Byrne, who lived in a council house in Clondalkin, provided the Dublin "connection" for an international drugs gang, operating out of Manchester.

That gang was led by Seanie Comerford, who was originally from Ballyfermot, and he organised large shipments of heroin for the Dublin market.

Byrne acted as a wholesaler and split up the shipments to be handed out to street traffickers, who then diluted the drugs before selling them.

He graduated into the drugs racket after being a member of the M50 gang, who carried out late night rallying in stolen cars.

Byrne was linked to the garda seizure of 18kg of heroin, with a street value of £4.5m, as it was being brought in through Dun Laoghaire port in a rented car in 1998. But he was never charged.

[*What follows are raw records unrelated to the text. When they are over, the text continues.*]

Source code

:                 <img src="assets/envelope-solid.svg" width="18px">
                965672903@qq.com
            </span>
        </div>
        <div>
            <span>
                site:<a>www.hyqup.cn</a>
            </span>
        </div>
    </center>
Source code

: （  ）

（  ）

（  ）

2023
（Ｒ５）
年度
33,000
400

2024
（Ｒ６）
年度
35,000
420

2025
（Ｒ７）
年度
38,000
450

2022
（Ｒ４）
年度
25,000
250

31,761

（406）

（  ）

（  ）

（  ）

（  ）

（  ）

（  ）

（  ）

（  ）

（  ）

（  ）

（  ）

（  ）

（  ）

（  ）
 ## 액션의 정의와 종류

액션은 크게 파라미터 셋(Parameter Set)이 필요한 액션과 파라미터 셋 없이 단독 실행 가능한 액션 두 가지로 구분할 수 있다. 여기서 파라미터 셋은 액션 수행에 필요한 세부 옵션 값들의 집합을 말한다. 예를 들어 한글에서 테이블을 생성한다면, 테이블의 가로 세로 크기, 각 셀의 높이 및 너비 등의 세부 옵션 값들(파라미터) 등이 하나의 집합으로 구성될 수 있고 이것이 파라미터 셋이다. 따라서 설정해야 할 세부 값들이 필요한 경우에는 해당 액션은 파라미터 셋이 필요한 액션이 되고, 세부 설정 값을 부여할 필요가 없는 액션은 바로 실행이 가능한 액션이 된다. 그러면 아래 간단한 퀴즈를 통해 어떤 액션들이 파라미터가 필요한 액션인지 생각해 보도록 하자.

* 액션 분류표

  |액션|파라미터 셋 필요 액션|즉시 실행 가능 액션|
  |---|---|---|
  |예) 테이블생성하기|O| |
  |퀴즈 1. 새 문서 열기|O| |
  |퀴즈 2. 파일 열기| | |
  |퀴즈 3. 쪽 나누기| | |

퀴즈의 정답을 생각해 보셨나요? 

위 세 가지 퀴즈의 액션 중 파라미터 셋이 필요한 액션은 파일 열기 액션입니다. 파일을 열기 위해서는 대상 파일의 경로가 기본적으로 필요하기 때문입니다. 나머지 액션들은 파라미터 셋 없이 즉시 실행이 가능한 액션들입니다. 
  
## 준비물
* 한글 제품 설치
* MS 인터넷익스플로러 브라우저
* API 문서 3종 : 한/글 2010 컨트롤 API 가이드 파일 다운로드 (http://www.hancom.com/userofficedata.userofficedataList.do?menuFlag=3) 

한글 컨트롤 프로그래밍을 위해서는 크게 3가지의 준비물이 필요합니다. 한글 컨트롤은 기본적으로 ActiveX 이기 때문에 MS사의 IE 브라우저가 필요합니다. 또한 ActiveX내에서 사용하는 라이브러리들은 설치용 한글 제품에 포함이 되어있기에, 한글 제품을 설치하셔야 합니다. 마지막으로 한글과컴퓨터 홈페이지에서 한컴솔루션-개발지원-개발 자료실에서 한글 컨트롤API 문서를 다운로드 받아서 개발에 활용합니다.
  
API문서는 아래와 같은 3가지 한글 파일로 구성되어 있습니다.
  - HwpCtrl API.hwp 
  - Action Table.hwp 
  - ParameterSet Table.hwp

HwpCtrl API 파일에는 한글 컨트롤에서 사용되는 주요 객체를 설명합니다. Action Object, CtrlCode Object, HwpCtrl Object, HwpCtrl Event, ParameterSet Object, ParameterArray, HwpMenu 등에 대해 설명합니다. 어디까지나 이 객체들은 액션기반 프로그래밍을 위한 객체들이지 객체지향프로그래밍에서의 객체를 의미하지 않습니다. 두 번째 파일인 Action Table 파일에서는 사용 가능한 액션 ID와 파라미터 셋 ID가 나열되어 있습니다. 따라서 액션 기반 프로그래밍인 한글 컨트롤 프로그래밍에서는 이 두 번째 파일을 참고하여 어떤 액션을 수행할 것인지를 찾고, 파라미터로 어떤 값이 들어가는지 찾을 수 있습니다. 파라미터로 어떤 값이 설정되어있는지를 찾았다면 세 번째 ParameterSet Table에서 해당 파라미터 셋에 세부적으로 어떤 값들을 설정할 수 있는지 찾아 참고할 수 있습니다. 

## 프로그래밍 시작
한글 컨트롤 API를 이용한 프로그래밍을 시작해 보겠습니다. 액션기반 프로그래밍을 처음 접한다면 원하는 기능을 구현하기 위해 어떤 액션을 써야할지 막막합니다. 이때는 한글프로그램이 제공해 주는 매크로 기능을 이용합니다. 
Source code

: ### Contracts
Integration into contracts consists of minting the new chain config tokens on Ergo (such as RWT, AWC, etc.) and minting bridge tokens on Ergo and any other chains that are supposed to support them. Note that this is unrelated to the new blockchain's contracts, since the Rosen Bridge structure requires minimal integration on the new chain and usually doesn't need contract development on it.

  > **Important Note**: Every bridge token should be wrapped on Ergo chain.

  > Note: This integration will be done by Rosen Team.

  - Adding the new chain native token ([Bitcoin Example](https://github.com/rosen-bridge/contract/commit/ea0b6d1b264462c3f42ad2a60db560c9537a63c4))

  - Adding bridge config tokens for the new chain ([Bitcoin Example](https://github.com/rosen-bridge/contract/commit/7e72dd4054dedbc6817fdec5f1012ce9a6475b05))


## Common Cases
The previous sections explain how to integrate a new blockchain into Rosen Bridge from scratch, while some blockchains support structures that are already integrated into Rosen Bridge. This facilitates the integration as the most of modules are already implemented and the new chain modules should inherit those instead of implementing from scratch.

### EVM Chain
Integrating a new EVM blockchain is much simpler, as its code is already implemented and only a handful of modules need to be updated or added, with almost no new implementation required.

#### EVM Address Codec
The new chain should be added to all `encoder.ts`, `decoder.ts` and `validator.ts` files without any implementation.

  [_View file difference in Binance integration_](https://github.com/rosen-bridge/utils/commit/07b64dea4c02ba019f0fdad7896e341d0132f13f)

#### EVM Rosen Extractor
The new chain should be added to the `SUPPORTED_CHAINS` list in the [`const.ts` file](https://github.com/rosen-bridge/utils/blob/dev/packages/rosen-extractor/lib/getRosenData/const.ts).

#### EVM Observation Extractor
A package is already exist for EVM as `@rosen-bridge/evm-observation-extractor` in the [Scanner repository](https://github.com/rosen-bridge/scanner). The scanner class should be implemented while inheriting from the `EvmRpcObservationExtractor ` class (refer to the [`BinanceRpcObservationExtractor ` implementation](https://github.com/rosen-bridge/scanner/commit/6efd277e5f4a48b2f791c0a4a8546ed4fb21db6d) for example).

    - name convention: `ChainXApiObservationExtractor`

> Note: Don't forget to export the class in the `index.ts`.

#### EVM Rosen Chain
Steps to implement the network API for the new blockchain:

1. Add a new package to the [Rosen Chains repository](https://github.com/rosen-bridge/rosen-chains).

The investigation into the find uncovered how the gang were smuggling in the drugs.

The heroin was concealed in door panels in the rented vehicles. The panels were then stripped out and after the drugs had been removed the vehicles were sent back to the UK.

Inquiries into car rental records showed that Byrne had organised 10 previous drug "runs" involving rented vehicles.

The heroin was being brought from Afghanistan to Pakistan, through Turkey and the UK and into this country.

But in 2003 he was arrested and charged following the seizure of 8kg of heroin, as it was being handed over, outside a pub in west Dublin.

He broke down in the witness box and said his evidence that he believed the packages contained mobile phones rather than drugs. He was believed by the jury and acquitted.

Comerford, meanwhile, was caught in Manchester and sentenced to 12 years imprisonment.

Byrne was regarded as a hands-on operator who did not trust his associates and was directly involved in the shipments. After his arrest, leading to yesterday's sentencing, gardai seized €60,000 in cash and three cars, including a BMW X5. This is currently under investigation by the drug unit's financial section.

Byrne again broke down in tears during the current trial. But this time his crying did not influence the jury and he was convicted.

Speaking outside of the court yesterday, Detective Sergeant Gregory Sheehan of the Garda National Drugs Unit said he hoped that Judge Frank O'Donnell's sentence would send out a "salutary" lesson to high-end drug dealers to "desist" their operations.